● What you have to do: Starting with the line containing "Based on the" and going on through the end of the listing, reproduce those lines with "frame" swapped for "chassis" and nothing else altered.

===

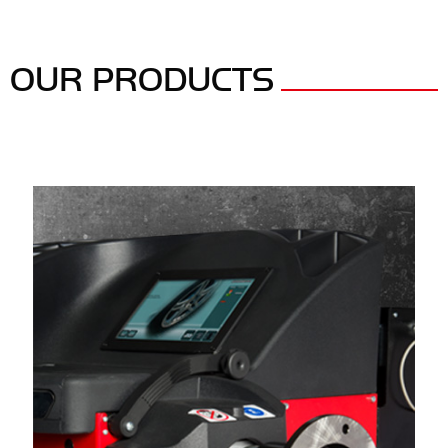
OUR PRODUCTS
Panels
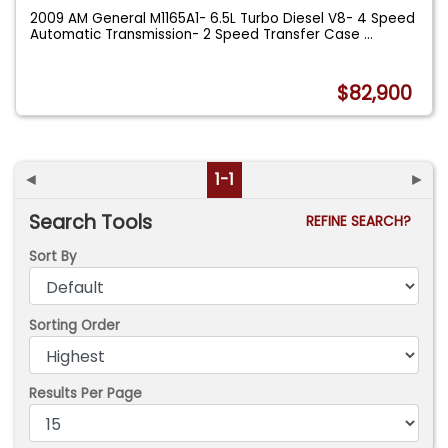
2009 AM General M1165A1- 6.5L Turbo Diesel V8- 4 Speed
Automatic Transmission- 2 Speed Transfer Case
...
$82,900
◄
1-1
►
Search Tools
REFINE SEARCH?
Sort By
Sorting Order
Results Per Page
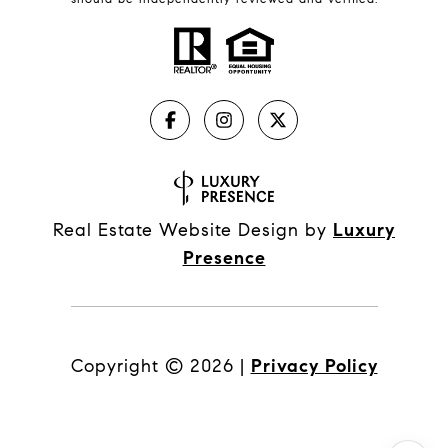
Real Estate Website Design by
Luxury
Presence
Copyright ©
2026
|
Privacy Policy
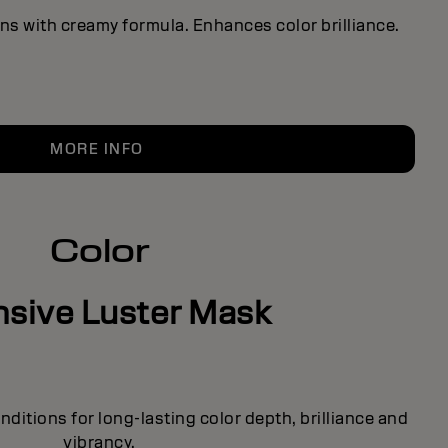
ns with creamy formula. Enhances color brilliance.
MORE INFO
Color
nsive Luster Mask
ditions for long-lasting color depth, brilliance and
vibrancy.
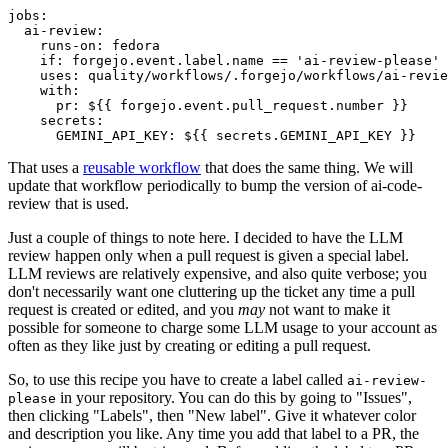
jobs
:
ai-review
:
runs-on
:
fedora
if
:
forgejo.event.label.name == 'ai-review-please'
uses
:
quality/workflows/.forgejo/workflows/ai-revie
with
:
pr
:
${{ forgejo.event.pull_request.number }}
secrets
:
GEMINI_API_KEY
:
${{ secrets.GEMINI_API_KEY }}
That uses a
reusable workflow
that does the same thing. We will
update that workflow periodically to bump the version of ai-code-
review that is used.
Just a couple of things to note here. I decided to have the LLM
review happen only when a pull request is given a special label.
LLM reviews are relatively expensive, and also quite verbose; you
don't necessarily want one cluttering up the ticket any time a pull
request is created or edited, and you
may
not want to make it
possible for someone to charge some LLM usage to your account as
often as they like just by creating or editing a pull request.
So, to use this recipe you have to create a label called
ai-review-
in your repository. You can do this by going to "Issues",
please
then clicking "Labels", then "New label". Give it whatever color
and description you like. Any time you add that label to a PR, the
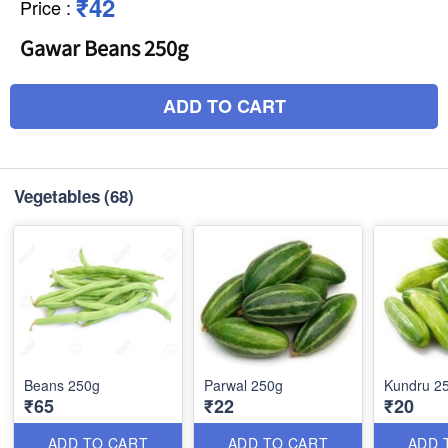
₹42
Price
:
Gawar Beans 250g
ADD TO CART
Vegetables
(68)
Beans 250g
Parwal 250g
Kundru 2
₹65
₹22
₹20
ADD TO CART
ADD TO CART
ADD 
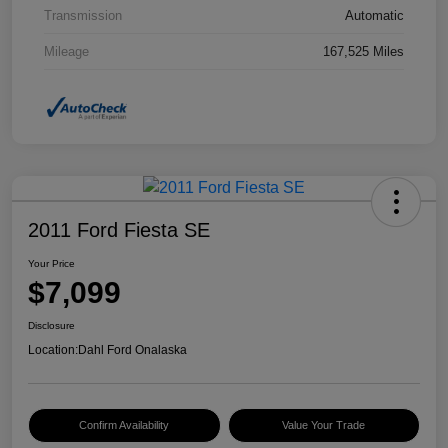
Transmission
Automatic
Mileage
167,525 Miles
2011 Ford Fiesta SE
Your Price
$7,099
Disclosure
Location:
Dahl Ford Onalaska
Confirm Availability
Value Your Trade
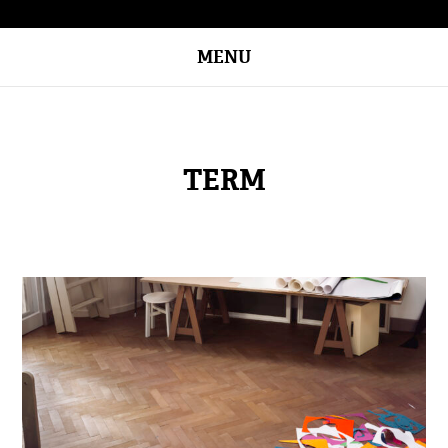
MENU
TERM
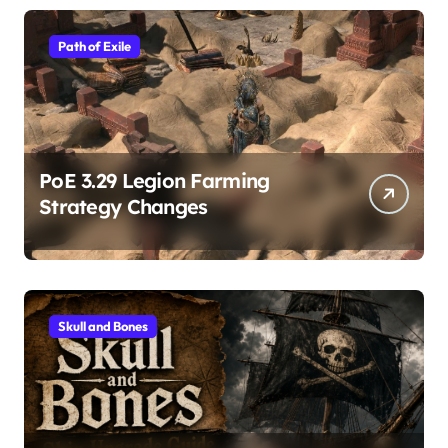
Path of Exile
PoE 3.29 Legion Farming
Strategy Changes
Skull and Bones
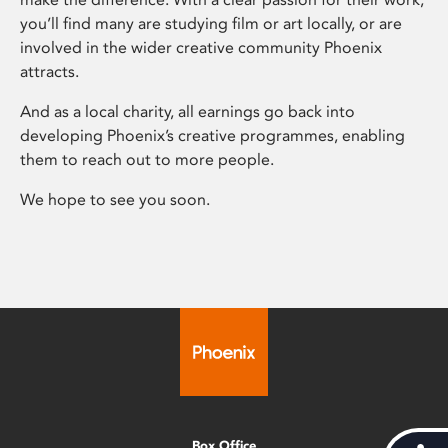
you’ll find many are studying film or art locally, or are
involved in the wider creative community Phoenix
attracts.
And as a local charity, all earnings go back into
developing Phoenix’s creative programmes, enabling
them to reach out to more people.
We hope to see you soon.
Box Office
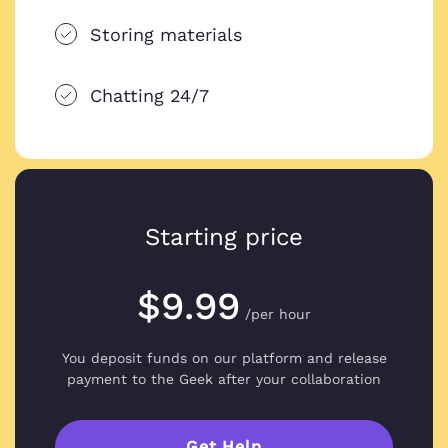
Storing materials
Chatting 24/7
Starting price
$9.99
/per hour
You deposit funds on our platform and
release
payment to the Geek after your collaboration
Get Help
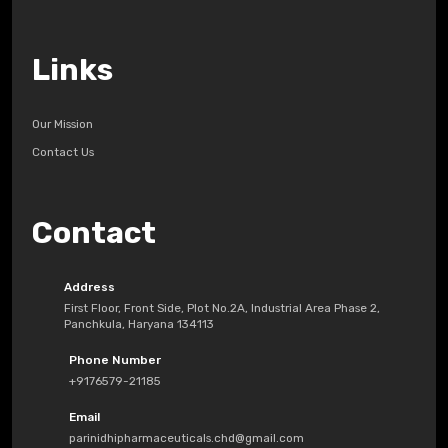
Links
Our Mission
Contact Us
Contact
Address
First Floor, Front Side, Plot No.2A, Industrial Area Phase 2,
Panchkula, Haryana 134113
Phone Number
+9176579-21185
Email
parinidhipharmaceuticals.chd@gmail.com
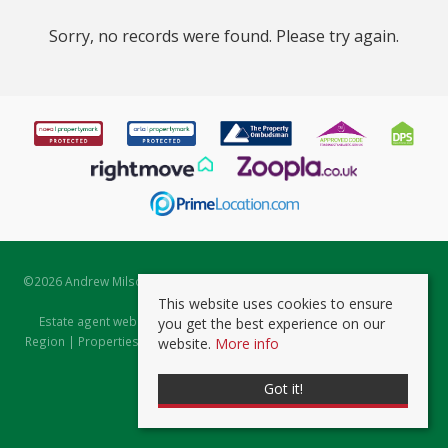
Sorry, no records were found. Please try again.
©
2026 Andrew Milsom. All rights reserved. | Powered by Expert Agent
Estate Agent Software
This website uses cookies to ensure
Estate agent websites
from Expert Agent |
Properties for Sale by
you get the best experience on our
Region
|
Properties to Let by Region
|
Prviacy & Cookie Policy
|
Client
website.
More info
Money Protection Certificate
Got it!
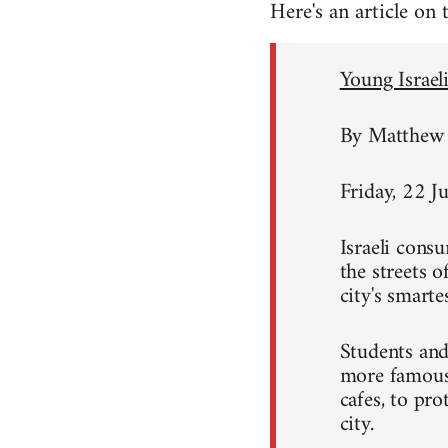
Here's an article on
Young Israeli
By Matthew 
Friday, 22 J
Israeli consu
the streets 
city's smart
Students and
more famous 
cafes, to pro
city.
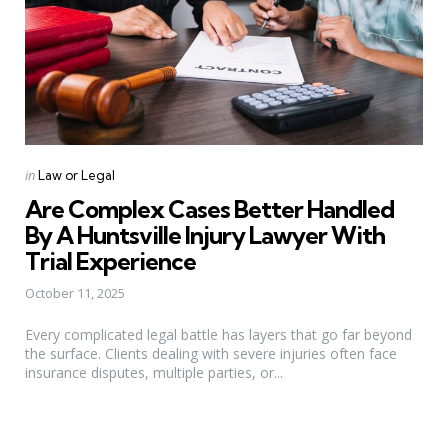
Categories
Posted
in
Law or Legal
in
Are Complex Cases Better Handled
By A Huntsville Injury Lawyer With
Trial Experience
October 11, 2025
Every complicated legal battle has layers that go far beyond
the surface. Clients dealing with severe injuries often face
insurance disputes, multiple parties, or...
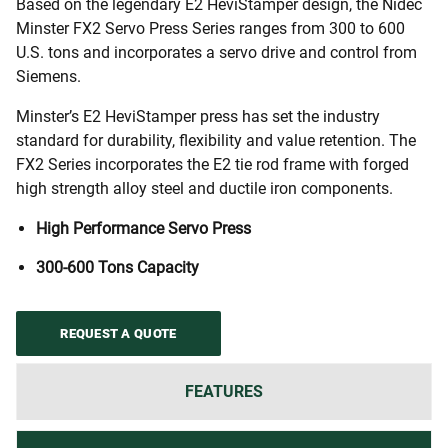
Based on the legendary E2 HeviStamper design, the Nidec
Minster FX2 Servo Press Series ranges from 300 to 600
U.S. tons and incorporates a servo drive and control from
Siemens.
Minster’s E2 HeviStamper press has set the industry
standard for durability, flexibility and value retention. The
FX2 Series incorporates the E2 tie rod frame with forged
high strength alloy steel and ductile iron components.
High Performance Servo Press
300-600 Tons Capacity
REQUEST A QUOTE
FEATURES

===

● Answer to this problem:
Based on the legendary E2 HeviStamper design, the Nidec
Minster FX2 Servo Press Series ranges from 300 to 600
U.S. tons and incorporates a servo drive and control from
Siemens.
Minster’s E2 HeviStamper press has set the industry
standard for durability, flexibility and value retention. The
FX2 Series incorporates the E2 tie rod chassis with forged
high strength alloy steel and ductile iron components.
High Performance Servo Press
300-600 Tons Capacity
REQUEST A QUOTE
FEATURES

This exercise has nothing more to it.